This last weekend Kathie and I attended the National Cowboy Poetry Rodeo held in Hot Springs, South Dakota. We enjoyed the event, I participated and felt satisfied with my effort, and learned a lot from the experience. I managed to move into the qualifying rounds and placed in one event. The competition was tough and spirited with poets coming in from Minnestoa, Texas, Wyoming, Colorado, Utah, South Dakota, Missouri, Arkansas, California and probably some other places I missed. The winners were all well deserving. You can read about it on http://cowboypoetry.com/ in a few days when Margo Metegrano, the editor has a chance to update her website. She was at the rodeo and was unable to connect to the web to do the updates as she wanted.
And then it came time for us to hit the road. Kathie and I are afficionados of the old Oregon, Mormon, and California trails. On the way home to Utah, we followed the trail system from Casper, Wyoming back to Utah, stopping along the way at landmarks and places that I have have grown to love. We spent the night in Lander and went up to the Wind River Reservation to visit the graves of Sacagewea and her family members. I have been spending some time recently with the Shoshone tribe both in Fort Hall, Idaho and Fort Washakie, Wyoming and wanted to show Kathie around the reservation a little. We then headed for the old immigrant trail south of Lander, stopping at several spots along the way including Independence Rock, Rock Creek, one the the many Sweetwater river crossings, South Pass, Pacific Springs, Big Sandy, Simpson's Hollow and the Green River ferry. It had rained and snowed the night before so the Wind River Range was high, wild and white - ever present in the background as we traveled west. A most remarkable thing happened as we crossed the Sweetwater at South Pass, near the Lander cutoff - we met up with a band of wild horses.

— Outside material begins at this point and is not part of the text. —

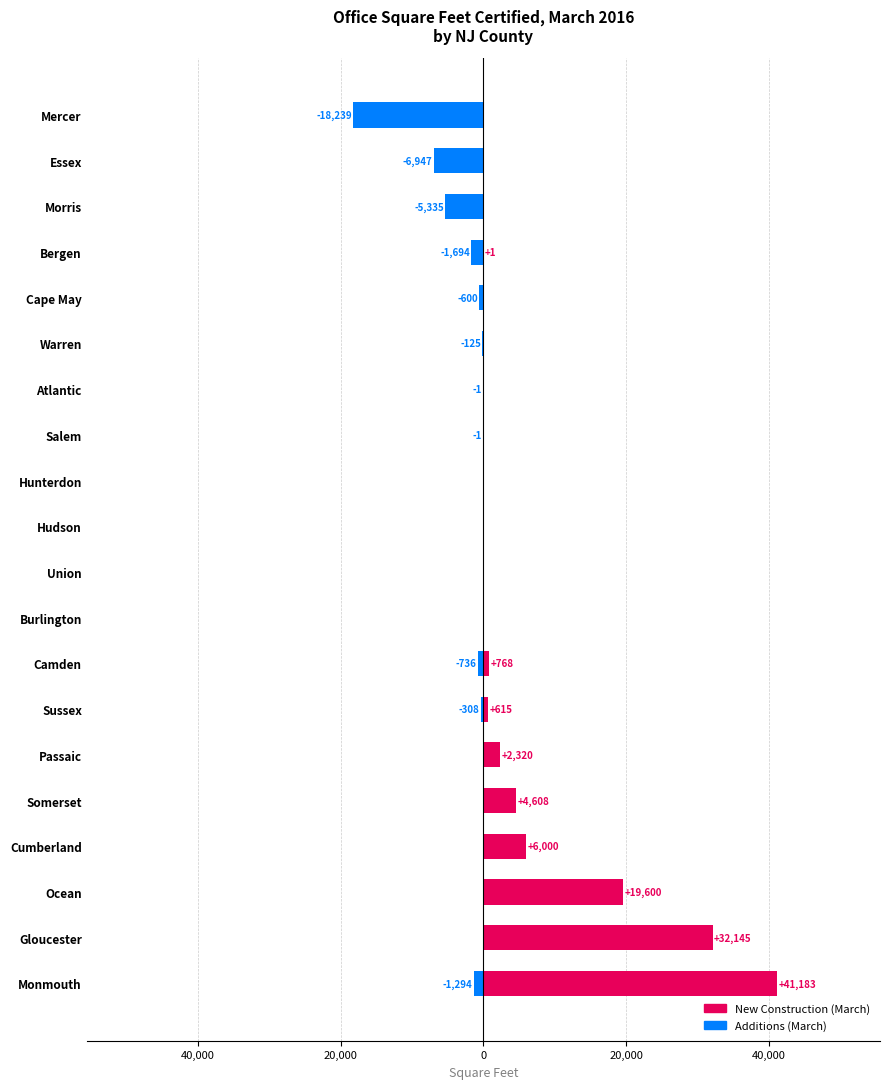

List the series in order of their overall mean, highest first.

New Construction (March), Additions (March)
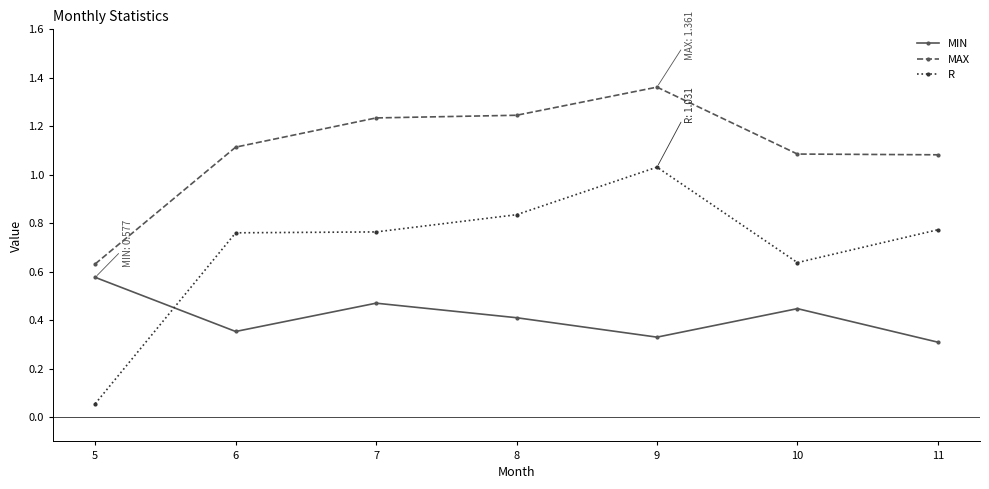

Which series has the largest range (max minus min)?

R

This band of wild horses (mustangs to most of us) consists of eight head. The horses range an immense area of the high plains of Wyoming between the Red Desert and South Pass along the old Oregon Trail. The stud has been referred to as the Salmon Stud probably due to his coloring. There are several sorrel mares, a black and white paint, a couple of strapping two year olds and and older mare that is stoved up in the stifle joints and trails behind but manages to keep up somehow. We were able to come within 50 yards of the herd and got a very good look at all of them. After they scampered off, we trailed their tracks for a bit. Mustang hooves have a typical square toed shape - different and distinct from domestic horses. The tracks indicated that this mustang hoof "squareness" was more pronounced in this herd than I had previously thought - especially in the older horses. The view of these wild horses silhouetted against Pacific Butte at South Pass - a most historic location, where all of the old wagon trails converged - is something that I will never forget. It made me think of a couple of poems - Where the Ponies Come to Drink by Henry Herbert Knibbs (Out they fling across the mesa . . . blacks and sorrels, bays and pintos . . . forelocks dancing . . . ) and a poem I wrote some time ago extolling the wild places that renew the soul - Where Sagebrush Still Ain't Plowed. So - here are a couple of shots of the mustangs as well as my poem . Odd - some of the things you take away from a cowboy poetry rodeo . . .
Where Sagebrush Still Ain’t Plowed
by Paul Kern
Miles from lonesome, where sagebrush’s all been plowed,
It’s been for me and perhaps for you right lonely in a crowd,
Where some crawl on top and set themselves up proud.
It’s they who’ve not known lonesome - the lonely crowd and all,
Where folks are freely merchandized, based on the markets call.
It’s more’n just solitary alone – bein’ part of the lonely crowd,
Where they take and don’t put back and egos go unbowed.
It’s the lonely crowd that’ll never know the softly rushin’ willows,
Where griz’ leave tracks and coyotes call, and a distant bull elk bellows.
Where the wind blows hard and the sun burns long and fierce and hot,
It’s there I prefer to spend my time, where most would rather not.
Where it’s just your horse and you and maybe a few trees,
It’s lonesome where sagebrush grows, in places wild like these.
Where nights are starry cold and daylight meanders slowly by,
It’s way too far for a man to walk, and the trails are dusty dry.
Where places off the beaten track still raise that lonesome feel,
It’s lonesome – but hardly lonely - it’s where you find what’s real.
Miles from the lonely crowd, where sagebrush still ain’t plowed.